### Try it
Copy out the records precisely, omitting pictures.

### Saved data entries
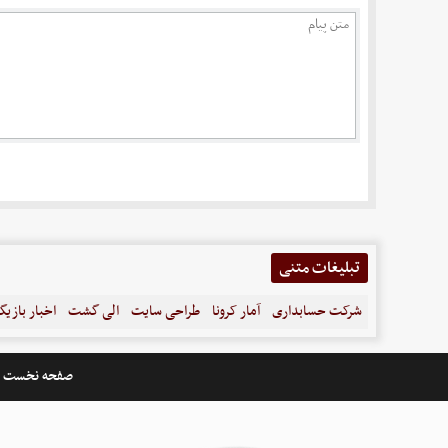
تبلیغات متنی
شرکت حسابداری
آمار کرونا
طراحی سایت
الی گشت
اخبار بازیگ
صفحه نخست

### Answer for this exercise
تبلیغات متنی
شرکت حسابداری
آمار کرونا
طراحی سایت
الی گشت
اخبار بازیگ
صفحه نخست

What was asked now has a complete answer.